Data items
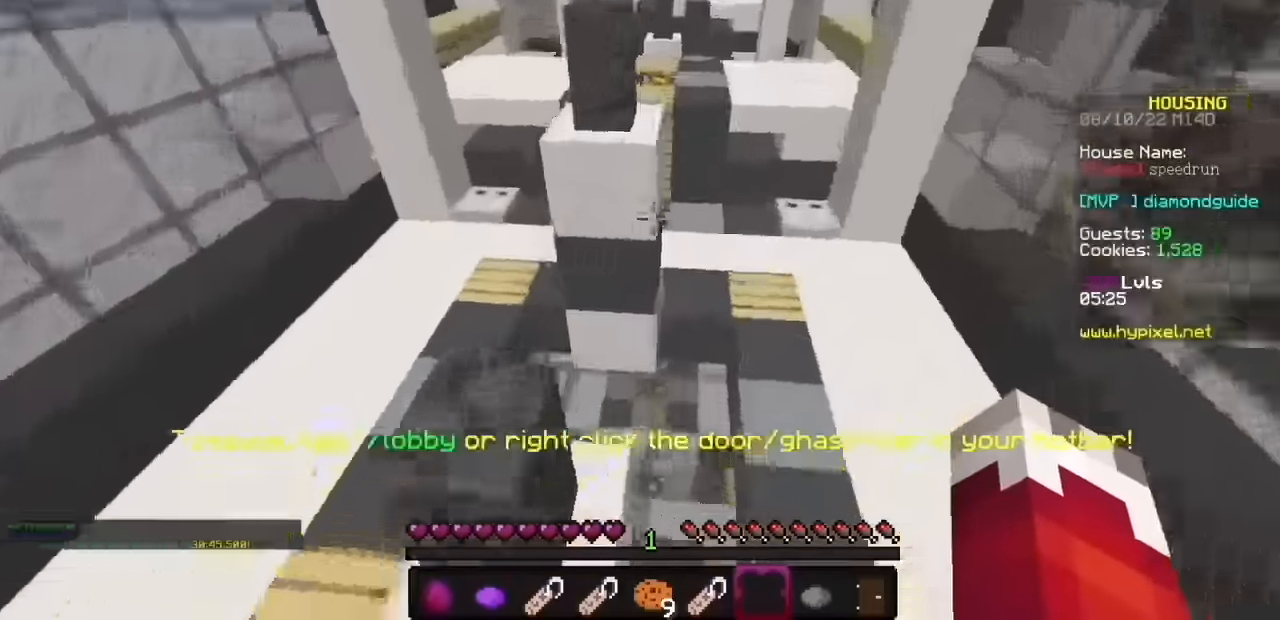
{"keys": [], "mouse": ["left", "right"], "events": []}
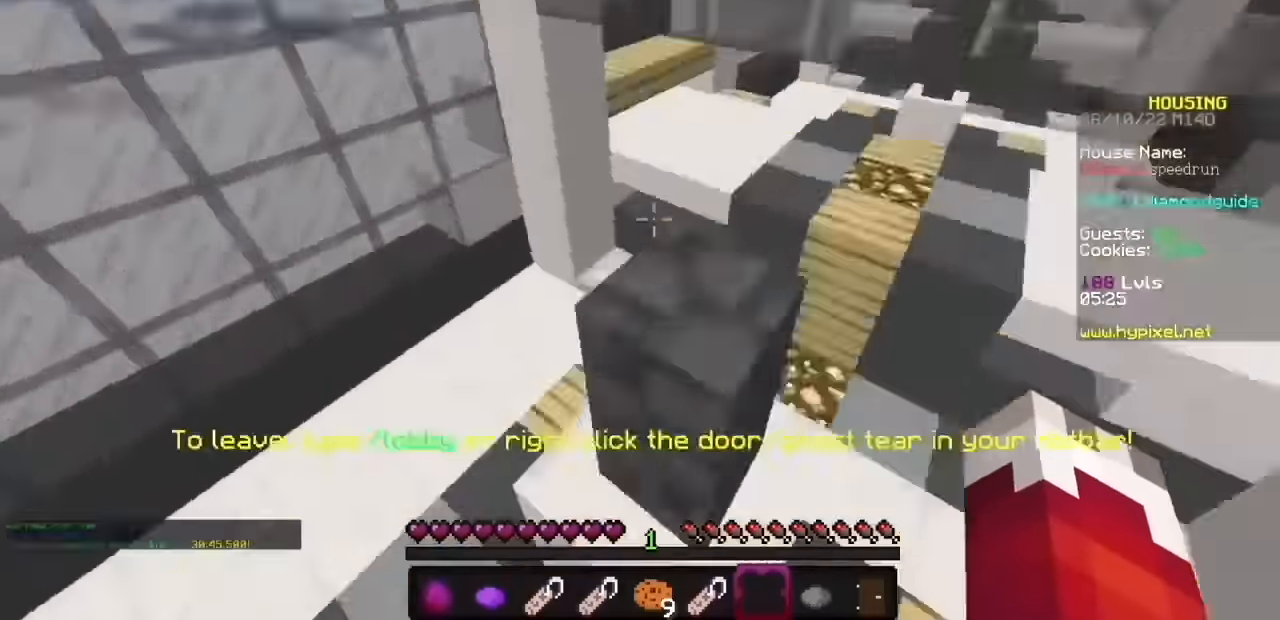
{"keys": [], "mouse": ["left", "right"], "events": []}
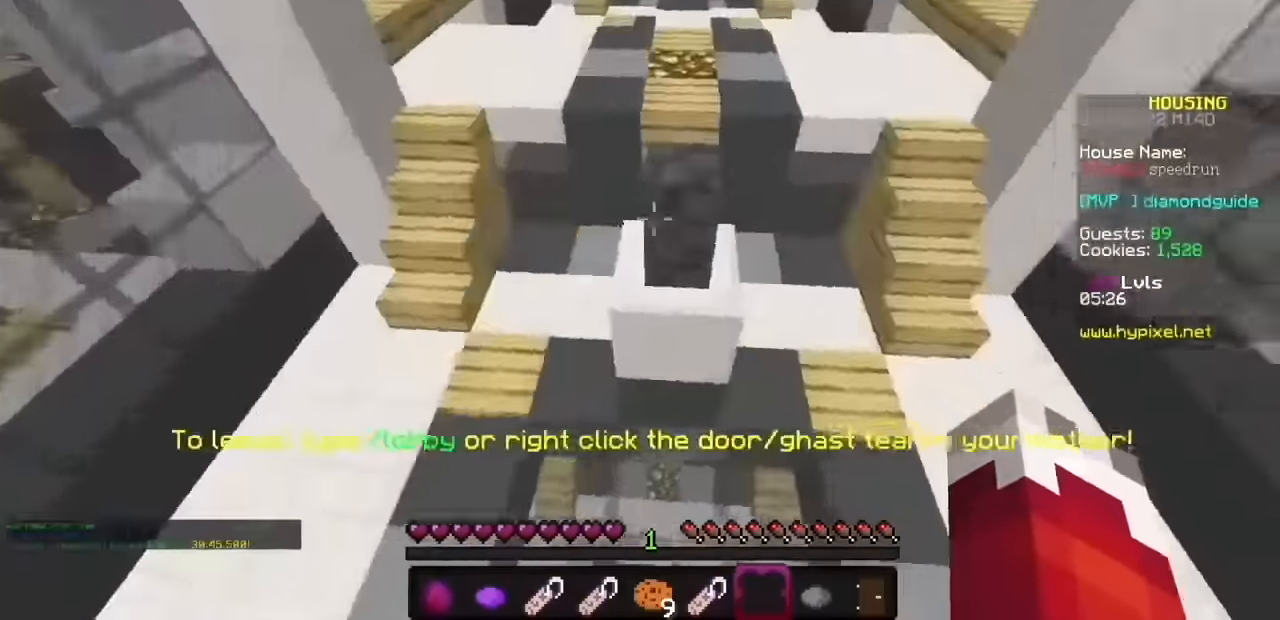
{"keys": [], "mouse": ["left", "right"], "events": []}
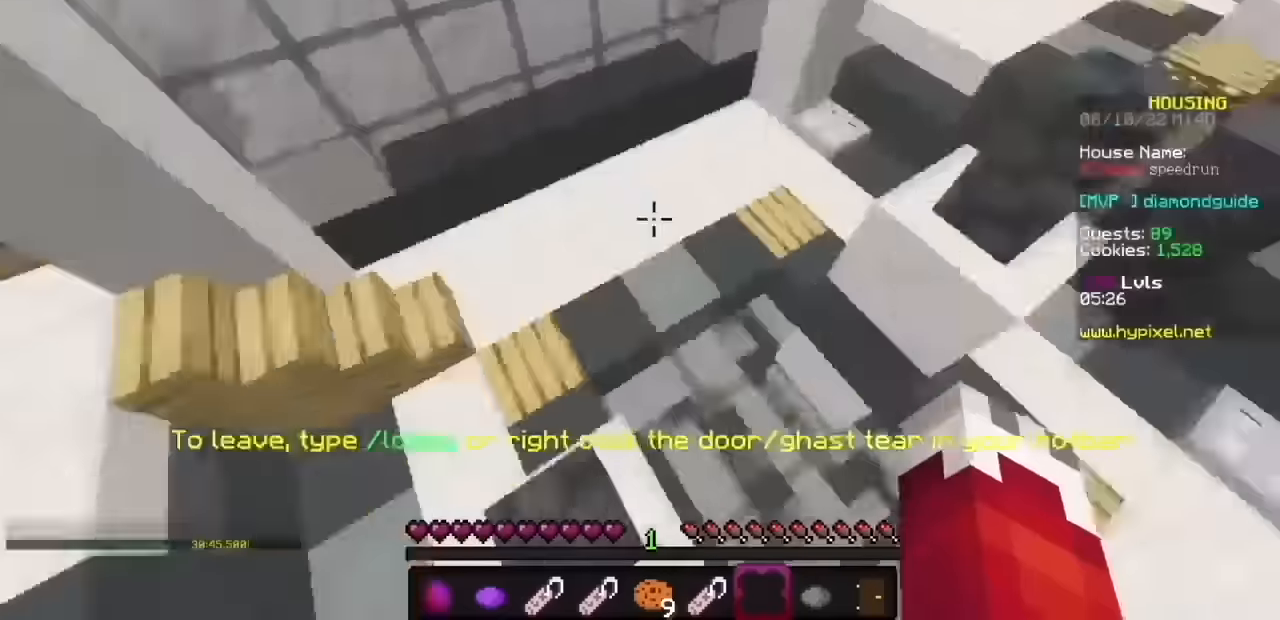
{"keys": [], "mouse": ["left", "right"], "events": []}
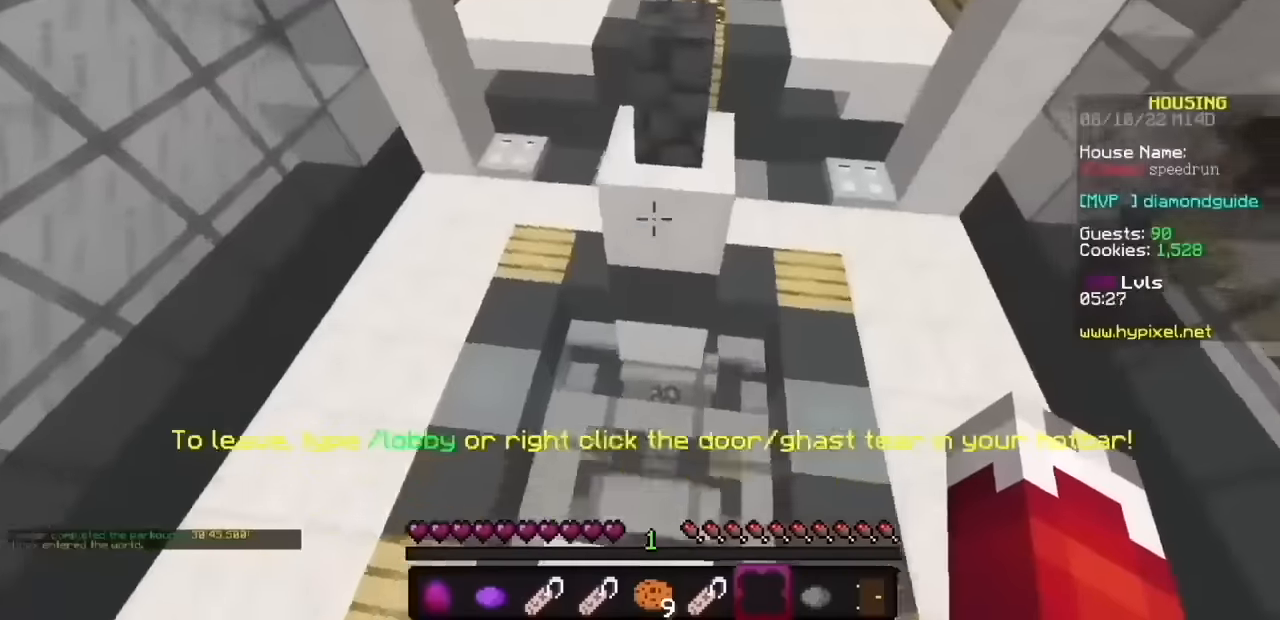
{"keys": [], "mouse": ["left", "right"], "events": []}
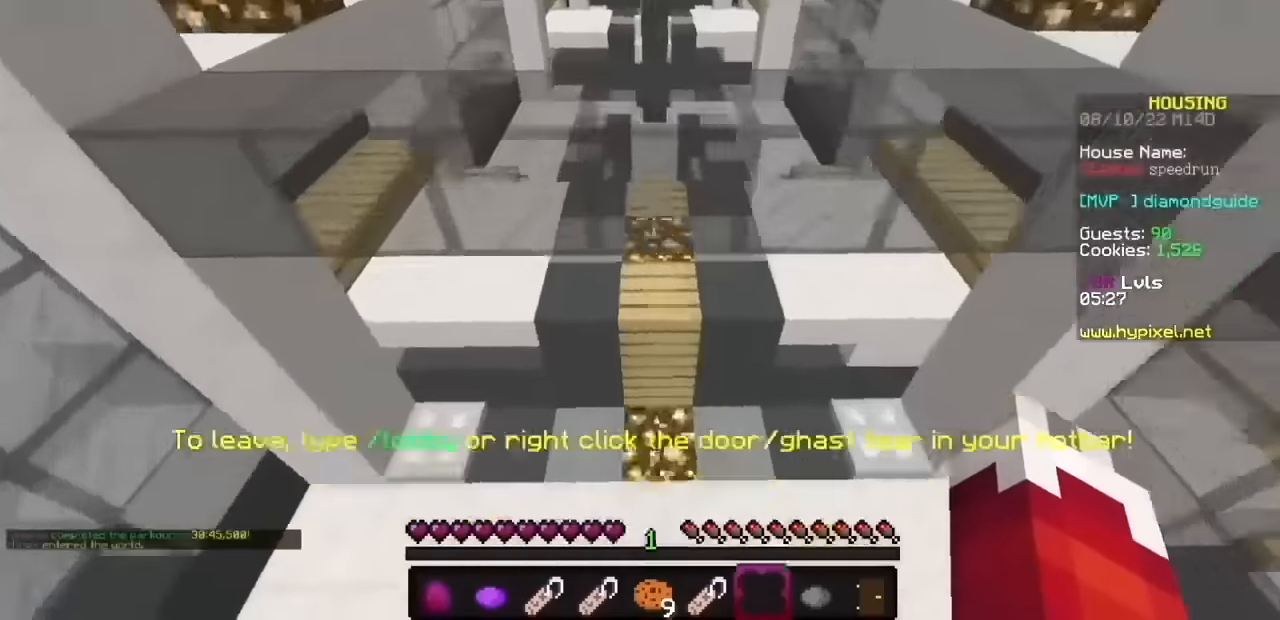
{"keys": [], "mouse": ["left", "right"], "events": []}
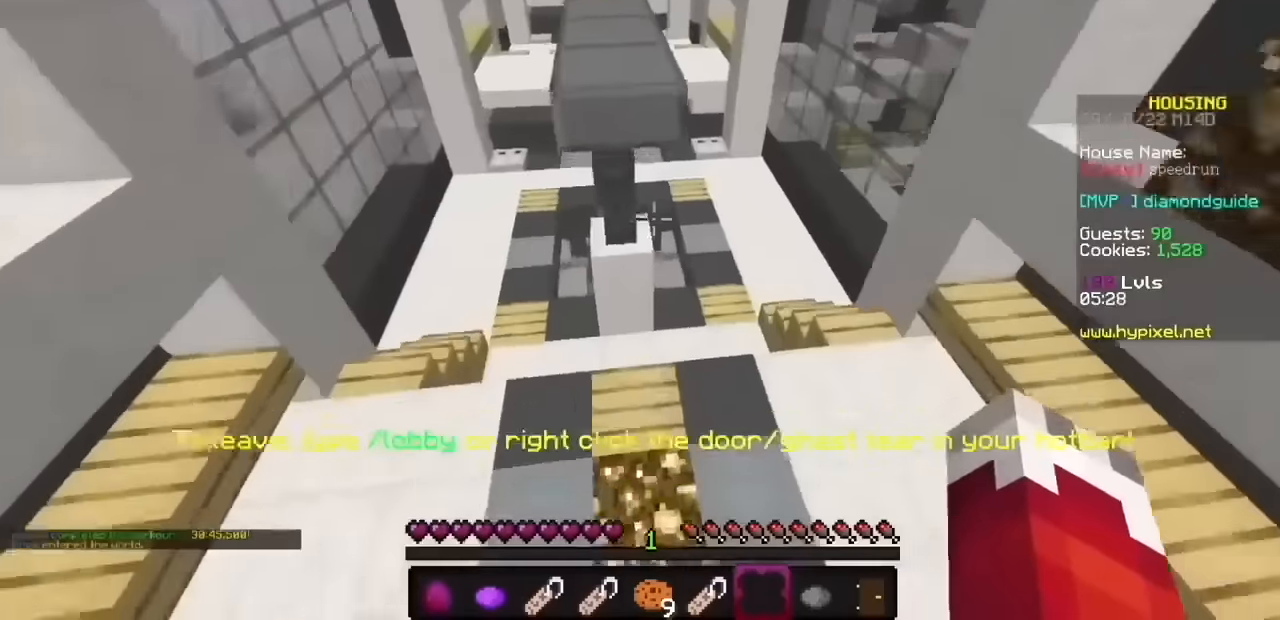
{"keys": [], "mouse": ["left", "right"], "events": []}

**About this exercise**
Your copy should match the data exactly, apart from the images, which are dropped.

**Response for this exercise**
{"keys": [], "mouse": ["left", "right"], "events": []}
{"keys": [], "mouse": ["left", "right"], "events": []}
{"keys": [], "mouse": ["left", "right"], "events": []}
{"keys": [], "mouse": ["left", "right"], "events": []}
{"keys": [], "mouse": ["left", "right"], "events": []}
{"keys": [], "mouse": ["left", "right"], "events": []}
{"keys": [], "mouse": ["left", "right"], "events": []}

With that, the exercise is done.